Mr Lee was named by the New York Times earlier this year as the chief suspect in the alleged theft of nuclear secrets from the US National Laboratory at Los Alamos over the past 20 years. The stolen secrets were believed to include the computer blueprint for a miniaturised nuclear warhead, the W-88, which the Chinese appeared to have replicated.
Mr Lee was first suspended, and then dismissed, from his post in the top-secret nuclear weapons design department, but was not charged until yesterday. Before he lost his job, he had taken, and failed, two lie detector tests and been described by FBI agents who questioned him as uncooperative and obstructive. He and his wife had also taken trips to China.
The allegations came to light in the course of a US Congressional investigation into claims that China had succeeded in penetrating US nuclear security. While the report, compiled by Representative Christopher Cox, focused on security at the Los Alamos laboratory and singled out Wen Ho Lee as the likely culprit, Mr Lee himself has consistently protested his innocence.

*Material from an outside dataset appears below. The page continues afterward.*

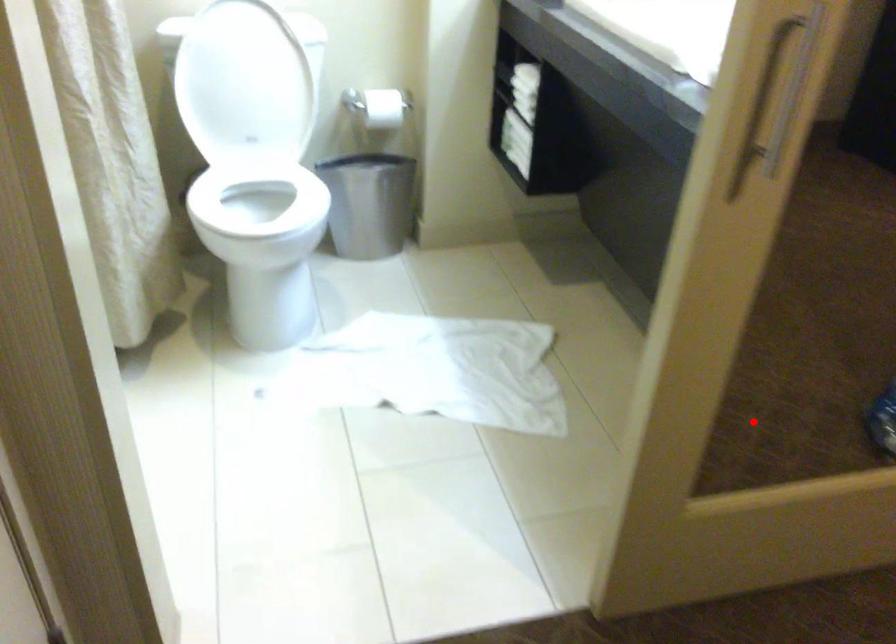
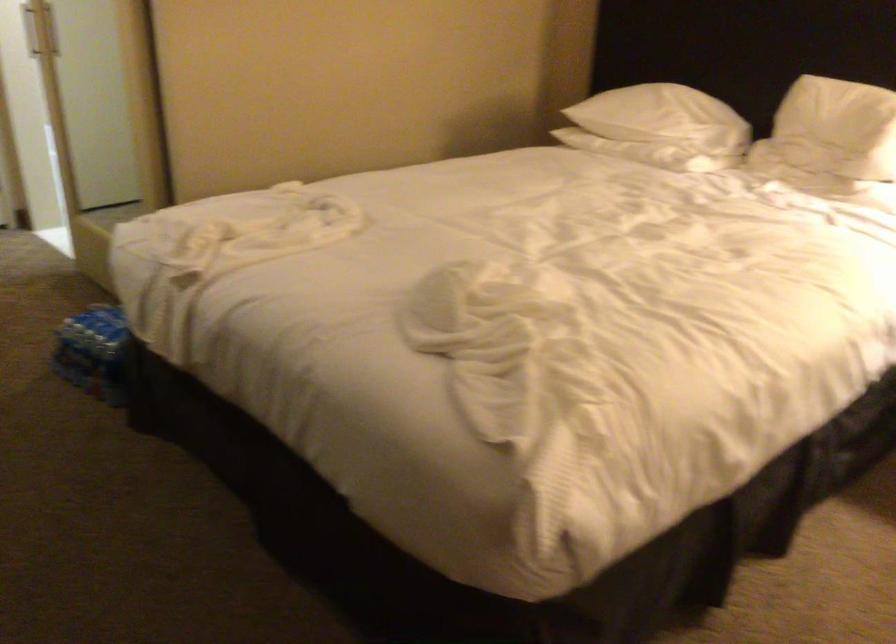
Question: I am providing you with two images of the same scene from different viewpoints. A red point is marked on the first image. At the location where the point appears in image 1, is it still visible in image 2?

Choices:
 (A) Yes
 (B) No

Answer: (B)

He has admitted transferring top-secret files from his high-security computer to a less secure computer in his office, but says that this was a common practice. He has categorically denied passing information to China, and says that the trips he made to China were all cleared by the authorities at the laboratory.His lawyer has argued on his behalf that, as the only Asian in his department, he was unfairly targeted by the investigation.

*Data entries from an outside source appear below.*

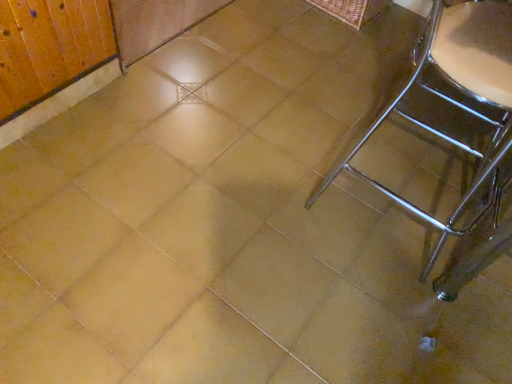
Question: Does point (493, 119) appear closer or farther from the camera than point (354, 6)?

Choices:
 (A) closer
 (B) farther

Answer: (A)

Question: From the image's perspective, is polished chrome chair at right above or below woven brown basket at upper right?

Choices:
 (A) above
 (B) below

Answer: (B)

Question: In the image, is polished chrome chair at right on the left side or the right side of woven brown basket at upper right?

Choices:
 (A) right
 (B) left

Answer: (A)

Question: From a real-world perspective, is woven brown basket at upper right physically located above or below polished chrome chair at right?

Choices:
 (A) above
 (B) below

Answer: (B)

Question: Considering the positions of woven brown basket at upper right and polished chrome chair at right in the image, is woven brown basket at upper right taller or shorter than polished chrome chair at right?

Choices:
 (A) short
 (B) tall

Answer: (A)

Question: From the image's perspective, is woven brown basket at upper right positioned above or below polished chrome chair at right?

Choices:
 (A) above
 (B) below

Answer: (A)

Question: Is woven brown basket at upper right wider or thinner than polished chrome chair at right?

Choices:
 (A) wide
 (B) thin

Answer: (B)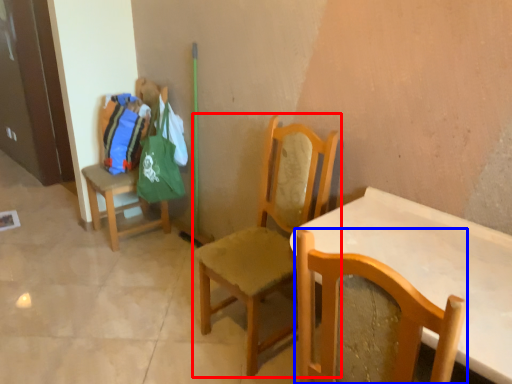
Question: Which object is closer to the camera taking this photo, chair (highlighted by a red box) or chair (highlighted by a blue box)?

Choices:
 (A) chair
 (B) chair

Answer: (B)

A series of subsequent investigations, including one commissioned by the White House, cast doubt on the allegations and found that Wen Ho Lee's department was not the only repository of the information allegedly stolen by China.
The precise nature of the charges against Mr Lee was not divulged yesterday. But if, as it appears, they are restricted to the mishandling of classified information - however valuable - prosecutors could find it hard to obtain a conviction.
A former head of the CIA, John Deutch, lost his security clearance this summer after he admitted removing classified and highly sensitive files from his office computer and taking them home. He was subject to a severe reprimand, but was not prosecuted.
The case of Wen Ho Lee has opened wide political divisions in the United States. Some believe that he is the most dangerous spy since the Cold War. Others, including Americans of Asian origin, fear that he is the victim of a politically and racially inspired witch-hunt.